Rosuvastatin Pharmacokinetics in Asian and White Subjects Wild Type for Both OATP1B1 and BCRP Under Control and Inhibited Conditions

Abstract

The Food and Drug Administration recommends rosuvastatin dosage reductions in Asian patients because pharmacokinetic studies have demonstrated an approximate 2-fold increase in median exposure to rosuvastatin in Asian subjects compared with Caucasian controls. Yet, no explanation for this ethnic difference has been confirmed. Here we show that rosuvastatin exposure in Asians and Whites does not differ significantly when all subjects are wild-type carriers for both solute carrier organic anion transporter 1B1 *1a and ATP-binding cassette subfamily G member 2 c.421 transporters in a 2-arm, randomized, cross-over rosuvastatin pharmacokinetics study in healthy white and Asian volunteers. For single rosuvastatin doses, AUC0-48 were 92.5 (±36.2) and 83.5 (±32.2) ng/mL × h and Cmax were 10.0 (±4.1) and 7.6 (±3.0) ng/mL for Asians and Whites, respectively. When transporters were inhibited by intravenous rifampin, rosuvastatin AUC0-48 and Cmax also showed no ethnic differences. Our study suggests that both SLCO1B1 and ABCG2 polymorphisms are better predictors of rosuvastatin exposure than ethnicity alone and could be considered in precision medicine dosing of rosuvastatin.

Trial registration: ClinicalTrials.gov NCT02215174.
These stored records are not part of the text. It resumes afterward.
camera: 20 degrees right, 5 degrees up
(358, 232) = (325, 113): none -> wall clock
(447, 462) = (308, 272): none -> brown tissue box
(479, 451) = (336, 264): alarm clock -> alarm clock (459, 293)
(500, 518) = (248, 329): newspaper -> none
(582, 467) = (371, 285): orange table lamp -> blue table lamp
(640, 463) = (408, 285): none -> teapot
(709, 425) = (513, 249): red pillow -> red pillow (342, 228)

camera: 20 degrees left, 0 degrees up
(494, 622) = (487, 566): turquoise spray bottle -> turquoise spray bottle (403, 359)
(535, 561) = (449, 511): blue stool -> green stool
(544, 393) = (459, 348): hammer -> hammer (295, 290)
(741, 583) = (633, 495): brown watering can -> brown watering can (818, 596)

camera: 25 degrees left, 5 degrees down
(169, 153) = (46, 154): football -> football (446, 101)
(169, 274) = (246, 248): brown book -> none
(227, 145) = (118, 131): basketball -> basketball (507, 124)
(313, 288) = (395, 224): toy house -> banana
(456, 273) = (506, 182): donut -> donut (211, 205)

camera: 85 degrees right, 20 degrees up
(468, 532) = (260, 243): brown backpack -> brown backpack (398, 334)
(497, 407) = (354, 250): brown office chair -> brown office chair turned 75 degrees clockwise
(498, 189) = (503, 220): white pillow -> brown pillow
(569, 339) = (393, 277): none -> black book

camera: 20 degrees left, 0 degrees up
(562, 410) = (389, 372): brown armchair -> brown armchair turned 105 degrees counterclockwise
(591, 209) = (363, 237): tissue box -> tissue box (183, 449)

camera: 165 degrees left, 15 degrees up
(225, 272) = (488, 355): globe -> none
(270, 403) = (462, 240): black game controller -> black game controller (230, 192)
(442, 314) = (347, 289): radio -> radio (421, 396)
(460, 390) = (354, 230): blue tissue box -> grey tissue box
Keywords: ABC transporters; clinical pharmacokinetics; drug interaction; efflux pumps; hepatic transport; intestinal absorption; organic anion-transporting polypeptide transporters; race.

Conflict of interest statement

Conflicts of Interest: The authors declare no conflict of interest.

Copyright © 2017 American Pharmacists Association®. Published by Elsevier Inc. All rights reserved.

Figures

Figure 1

Rosuvastatin pharmacokinetics in 8 Asian and 7 White healthy volunteers. Mean plasma concentration of rosuvastatin (± SD) following a single oral 20mg dose of rosuvastatin. The inset depicts the same data on a semi-logarithmic scale. Similar variability in rosuvastatin AUC0–∞ between (a) White and (b) Asian subjects was noted.

Figure 2

The effect of rifampin on the pharmacokinetics of rosuvastatin in White (n=7) and Asian (n=8) healthy volunteers. Both rosuvastatin mean AUC0–48 and Cmax following a single oral dose of 20 mg rosuvastatin, with and without the administration of rifampin, in White (a and c) and Asian (b and d) healthy volunteers increased in the presence of rifampin.